Raw Source Code

Friendly MB2 source code reference

Pointers to the MallocBinned2 source code to be used in tandem with the illustrated overview

Introduction:

This document highly relies on you having access to the Unreal source code, please request access if you still don’t have it, here we map relevant places for the MallocBinned2 allocator a.k.a. MB2, in a not very introductory way, just links, descriptions, raw info and human readable pointers to C++ pointers (joke), for an illustrated overview of the inner working please check my other post “An illustrated overview of the Unreal Engine MallocBinned2 allocator” and use both documents in tandem.

Hardware Abstraction Layer:

GenericPlatformMemory

File: Engine/Source/Runtime/Core/Public/GenericPlatform/GenericPlatformMemory.h

Any supported platform (Windows, Linux, iOS, etc..) implements a static non polymorphic interface defined by struct FGenericPlatformMemory, following a bridge pattern.

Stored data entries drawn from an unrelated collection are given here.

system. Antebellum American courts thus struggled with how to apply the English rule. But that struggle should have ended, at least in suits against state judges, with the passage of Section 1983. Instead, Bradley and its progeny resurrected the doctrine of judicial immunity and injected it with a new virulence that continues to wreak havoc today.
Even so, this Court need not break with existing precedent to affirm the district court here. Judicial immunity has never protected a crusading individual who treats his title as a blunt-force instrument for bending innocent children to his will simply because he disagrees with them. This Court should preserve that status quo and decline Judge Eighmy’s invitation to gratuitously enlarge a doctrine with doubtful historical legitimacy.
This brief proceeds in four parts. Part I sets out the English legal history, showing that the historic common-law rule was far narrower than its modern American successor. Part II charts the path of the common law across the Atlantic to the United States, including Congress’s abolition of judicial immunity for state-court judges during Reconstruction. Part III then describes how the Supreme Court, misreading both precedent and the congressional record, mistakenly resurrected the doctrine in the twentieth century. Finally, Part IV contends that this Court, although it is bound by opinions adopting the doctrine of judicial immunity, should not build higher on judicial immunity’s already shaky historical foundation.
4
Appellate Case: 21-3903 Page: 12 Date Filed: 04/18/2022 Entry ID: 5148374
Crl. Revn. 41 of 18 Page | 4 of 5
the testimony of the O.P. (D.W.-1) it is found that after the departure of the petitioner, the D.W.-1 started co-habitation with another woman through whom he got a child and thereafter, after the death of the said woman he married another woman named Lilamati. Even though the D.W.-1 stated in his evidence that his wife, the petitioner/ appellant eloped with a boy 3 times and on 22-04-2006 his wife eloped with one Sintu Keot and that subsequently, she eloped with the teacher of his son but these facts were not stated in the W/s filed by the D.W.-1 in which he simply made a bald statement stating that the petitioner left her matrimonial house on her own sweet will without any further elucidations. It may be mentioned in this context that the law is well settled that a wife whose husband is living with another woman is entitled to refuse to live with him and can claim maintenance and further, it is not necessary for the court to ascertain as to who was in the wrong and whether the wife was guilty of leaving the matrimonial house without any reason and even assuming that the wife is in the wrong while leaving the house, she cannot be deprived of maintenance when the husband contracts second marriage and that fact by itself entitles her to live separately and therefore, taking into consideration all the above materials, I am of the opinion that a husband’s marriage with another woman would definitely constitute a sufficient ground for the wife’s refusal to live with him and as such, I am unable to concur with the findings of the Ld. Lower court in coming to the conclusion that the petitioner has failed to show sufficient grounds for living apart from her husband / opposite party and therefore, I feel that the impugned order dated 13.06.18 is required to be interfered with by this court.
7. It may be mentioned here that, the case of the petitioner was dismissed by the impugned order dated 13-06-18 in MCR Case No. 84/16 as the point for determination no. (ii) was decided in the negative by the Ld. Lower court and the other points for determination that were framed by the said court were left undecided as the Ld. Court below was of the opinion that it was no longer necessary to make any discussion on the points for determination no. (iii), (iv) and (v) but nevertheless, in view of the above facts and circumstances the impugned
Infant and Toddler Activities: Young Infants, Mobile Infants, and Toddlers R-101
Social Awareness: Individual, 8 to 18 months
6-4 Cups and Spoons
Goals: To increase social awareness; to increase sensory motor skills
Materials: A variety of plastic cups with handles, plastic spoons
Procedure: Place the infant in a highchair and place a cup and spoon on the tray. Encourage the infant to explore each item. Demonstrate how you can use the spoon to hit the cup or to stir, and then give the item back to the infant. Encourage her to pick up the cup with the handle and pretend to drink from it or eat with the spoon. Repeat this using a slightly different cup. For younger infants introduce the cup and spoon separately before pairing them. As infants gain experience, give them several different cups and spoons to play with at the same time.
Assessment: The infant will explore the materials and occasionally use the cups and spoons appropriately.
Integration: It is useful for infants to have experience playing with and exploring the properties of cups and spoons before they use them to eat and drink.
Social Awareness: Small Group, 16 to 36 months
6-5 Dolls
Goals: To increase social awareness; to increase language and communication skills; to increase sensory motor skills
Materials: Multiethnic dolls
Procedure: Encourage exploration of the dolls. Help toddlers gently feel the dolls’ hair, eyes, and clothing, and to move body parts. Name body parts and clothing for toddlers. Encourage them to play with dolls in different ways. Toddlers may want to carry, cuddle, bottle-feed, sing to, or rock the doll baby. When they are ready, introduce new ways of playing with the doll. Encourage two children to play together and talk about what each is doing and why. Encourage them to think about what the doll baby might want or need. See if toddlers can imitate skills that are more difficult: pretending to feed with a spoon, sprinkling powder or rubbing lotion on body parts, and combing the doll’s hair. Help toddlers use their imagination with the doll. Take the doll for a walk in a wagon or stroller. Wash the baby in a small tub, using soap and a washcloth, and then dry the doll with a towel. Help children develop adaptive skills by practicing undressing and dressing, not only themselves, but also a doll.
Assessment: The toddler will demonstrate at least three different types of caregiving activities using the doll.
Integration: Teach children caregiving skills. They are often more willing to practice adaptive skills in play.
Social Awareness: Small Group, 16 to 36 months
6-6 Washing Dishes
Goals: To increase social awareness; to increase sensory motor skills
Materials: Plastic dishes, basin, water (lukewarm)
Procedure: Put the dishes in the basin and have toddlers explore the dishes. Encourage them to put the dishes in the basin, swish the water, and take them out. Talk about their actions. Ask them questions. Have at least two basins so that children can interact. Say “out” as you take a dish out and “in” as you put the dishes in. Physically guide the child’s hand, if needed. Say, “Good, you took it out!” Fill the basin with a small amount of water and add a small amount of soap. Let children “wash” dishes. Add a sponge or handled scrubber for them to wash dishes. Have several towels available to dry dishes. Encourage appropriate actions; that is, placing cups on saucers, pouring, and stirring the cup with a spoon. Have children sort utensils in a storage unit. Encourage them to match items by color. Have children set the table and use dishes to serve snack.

MallocBinned2 will request/free memory from/to the operating system using specific platform-specific implementations of the static functions:

Different supported allocators are enumerated at FGenericPlatformMemory::EMemoryAllocatorToUse, each platform will select the active runtime allocator by implementing the function FGenericPlatformMemory::BaseAllocator.

WindowsPlatformMemory

File: Engine/Source/Runtime/Core/Private/Windows/WindowsPlatformMemory.cpp

Windows-specific implementation of the static interface defined by GenericPlatformMemory, FWindowsPlatformMemory::BaseAllocator selects the active allocator, this function is not thread safe, however thread safety is handled later by FMemory::GCreateMalloc which relies on C++ local static thread safety, by initializing a local static variable with the value returned by the wrapper function FMemory_GCreateMalloc_ThreadUnsafe.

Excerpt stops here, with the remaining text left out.